*Work instructions*. Extend the article on PEO and HCM marketing copy that sales teams ignore, picking up after its last sentence.
*** Opening of Excerpt to read ***
Insights From Our Experts

Perfectly polished. Leadership approved. Your copy looks great. So, why isn’t sales using it?
There’s an old publishing irony: don’t judge a book by its cover. But publishers spend enormous money on covers precisely because everyone does.
PEO and HCM marketing teams have the same problem, just in reverse.
You’ve invested in the “cover.” The website is clean. The brand guidelines are current. The copy hits every note: flexible solutions, people-first culture, trusted partner, full-service platform. It looks exactly the way enterprise marketing is supposed to look.
Sales read (or skimmed) it all and said, no thanks.
This indicates a fundamental problem with your messaging, and in PE-backed PEOs and HCM platforms, it’s one of the most common and expensive issues marketing handles.
The Cover Art Problem
Walk through any HCM vendor’s website and play a quick game: count how many times you spot “flexible,” “people-first,” “comprehensive,” and “trusted partner” in the first three pages.
*** Close of Excerpt to read ***
*** Opening of Data records ***
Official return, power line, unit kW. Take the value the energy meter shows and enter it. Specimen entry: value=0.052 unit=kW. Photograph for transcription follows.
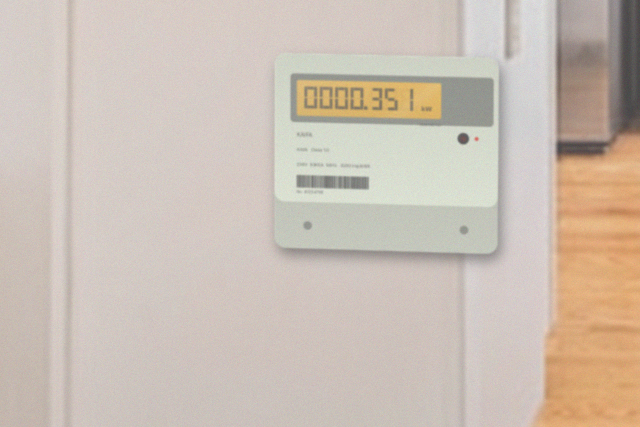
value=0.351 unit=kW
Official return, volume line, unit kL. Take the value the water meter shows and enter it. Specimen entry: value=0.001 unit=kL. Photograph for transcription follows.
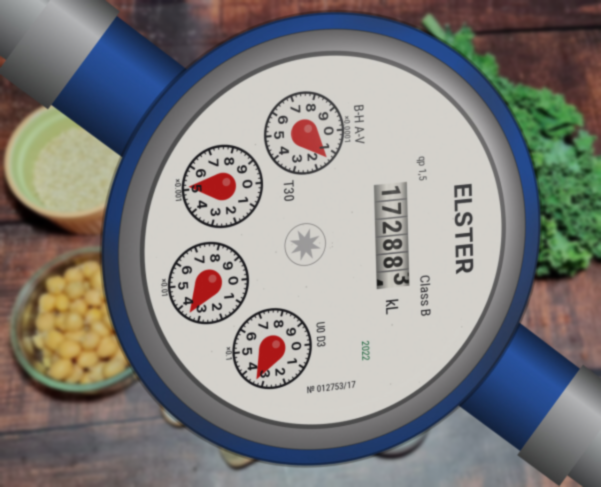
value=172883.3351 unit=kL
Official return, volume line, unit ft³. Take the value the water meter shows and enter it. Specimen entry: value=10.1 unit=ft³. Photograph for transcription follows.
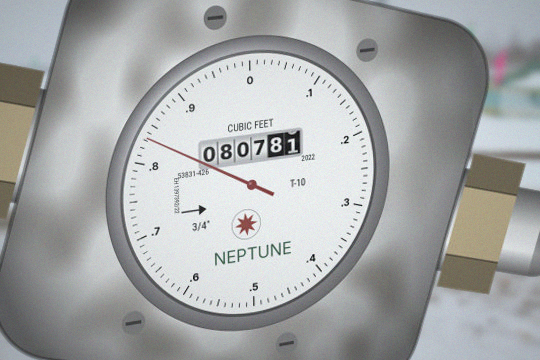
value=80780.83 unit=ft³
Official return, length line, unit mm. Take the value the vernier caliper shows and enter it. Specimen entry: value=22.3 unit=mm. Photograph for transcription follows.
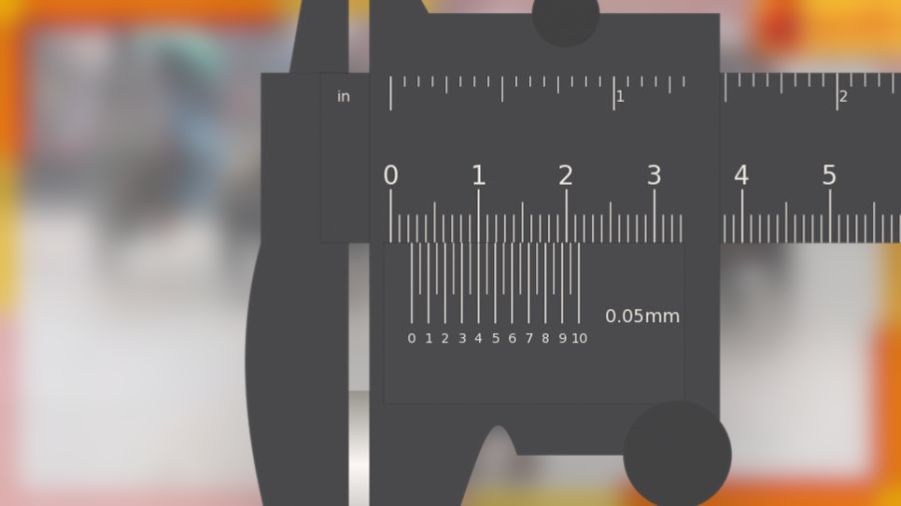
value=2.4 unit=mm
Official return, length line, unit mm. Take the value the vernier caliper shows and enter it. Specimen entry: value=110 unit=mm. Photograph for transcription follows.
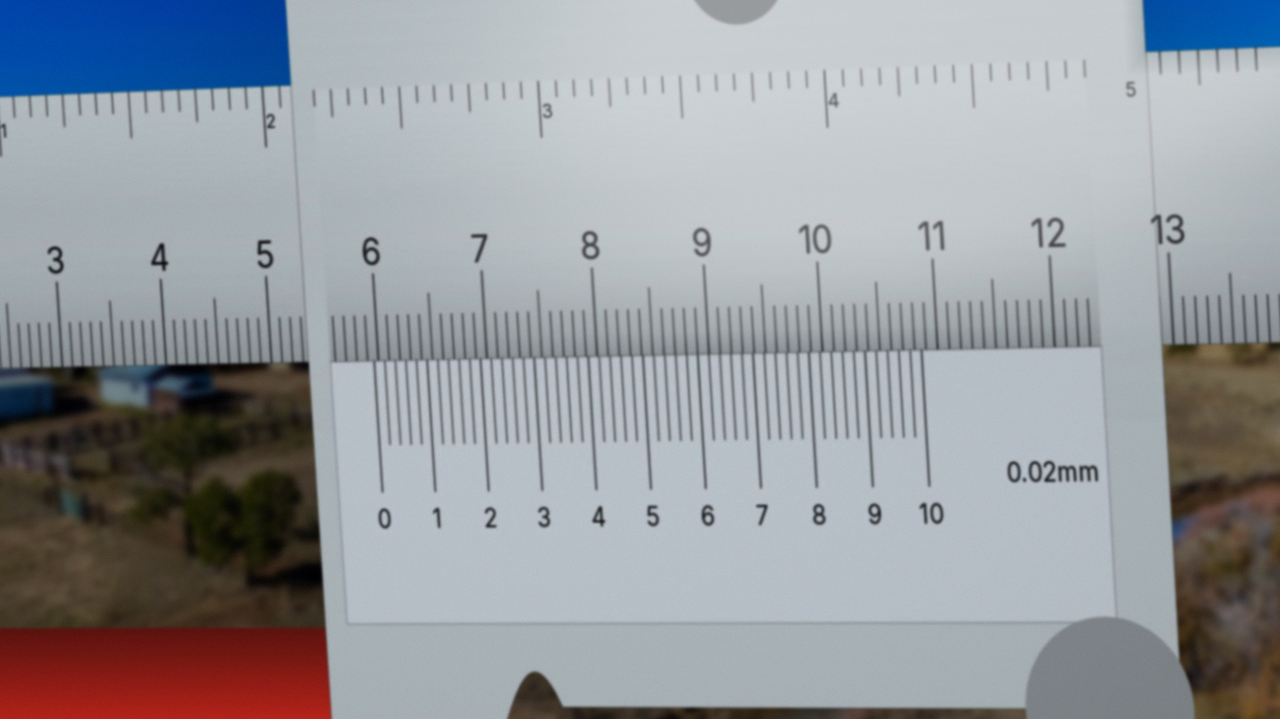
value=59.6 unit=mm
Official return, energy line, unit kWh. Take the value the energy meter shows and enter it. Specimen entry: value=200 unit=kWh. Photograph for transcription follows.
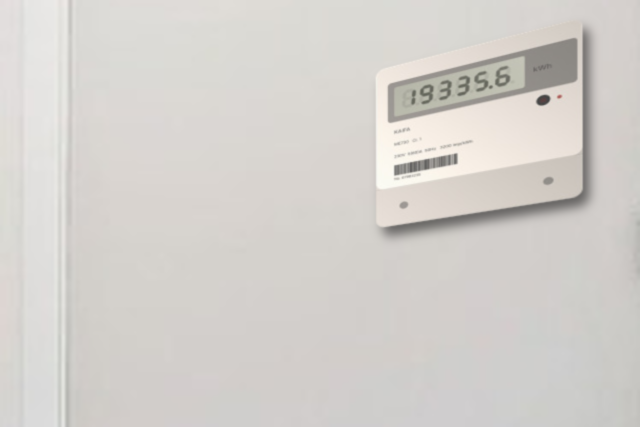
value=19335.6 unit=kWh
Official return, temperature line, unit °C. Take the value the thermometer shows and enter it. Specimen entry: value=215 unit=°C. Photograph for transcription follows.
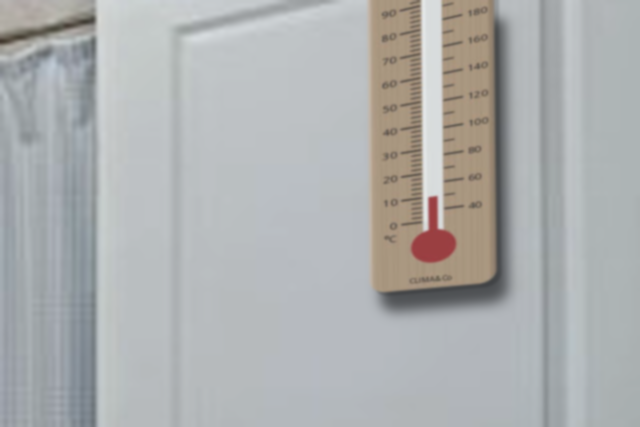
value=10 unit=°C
*** Close of Data records ***
*** Opening of Data records ***
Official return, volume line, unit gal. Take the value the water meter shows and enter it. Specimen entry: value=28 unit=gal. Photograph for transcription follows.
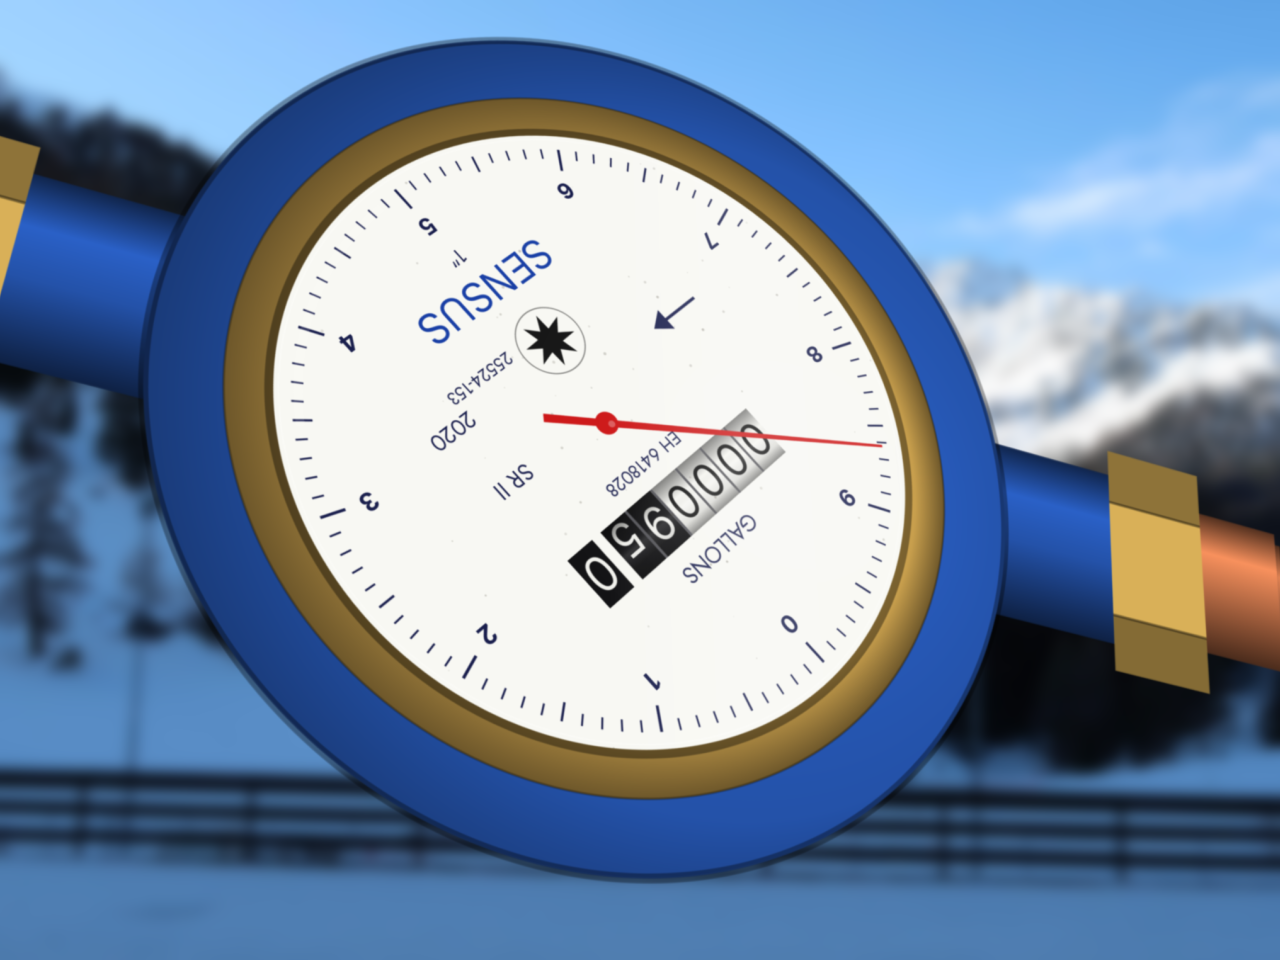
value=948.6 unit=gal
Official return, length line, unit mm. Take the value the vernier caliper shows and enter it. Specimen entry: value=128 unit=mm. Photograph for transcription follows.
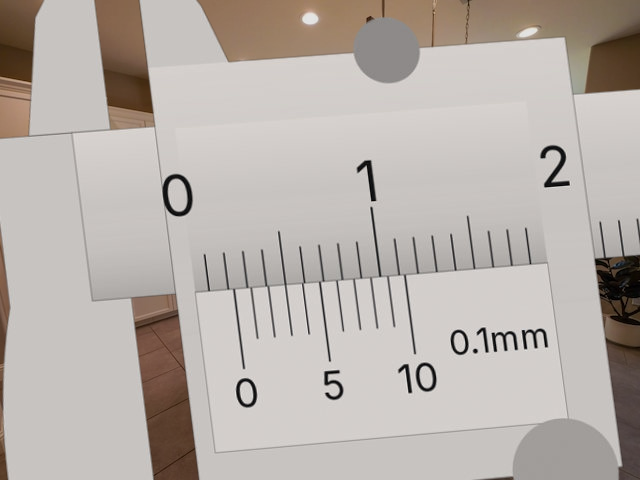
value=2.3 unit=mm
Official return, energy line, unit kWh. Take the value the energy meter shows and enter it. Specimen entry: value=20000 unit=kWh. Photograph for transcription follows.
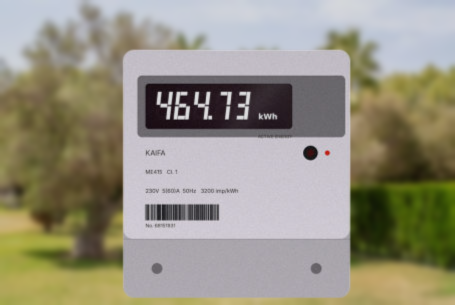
*** Close of Data records ***
*Written answer*.
Even if these words accurately describe the business, they fail to differentiate. They’re doing a great job of describing the PEO category without defining why a buyer should choose this PEO over another one. “Full-service HR support” does not tell a buyer why they should trust you with payroll, workers’ compensation, benefits, compliance, risk management, and employee support. A stronger message explains where your model creates less friction, better guidance, or a more predictable client experience.
It would be easy to blame copywriters for being lazy or unskilled, but before we jump to that conclusion, consider this: the failure we’re describing is tied to misalignment between sales and marketing. Messaging is crafted in a series of tasks and meetings while sales continue to hum away at their calls and outreach efforts. The marketing materials that emerge from these disconnected processes are flashy yet vague, just like fancy cover art.
Sales needs something deeper than cover art. They need messaging they can weave into sales conversations, and they also need tools they can feel confident about.
The ELIS Test
PEO messaging differentiation is the process of defining why a PEO is the right choice for a specific buyer, in language sales can use and prospects can quickly understand.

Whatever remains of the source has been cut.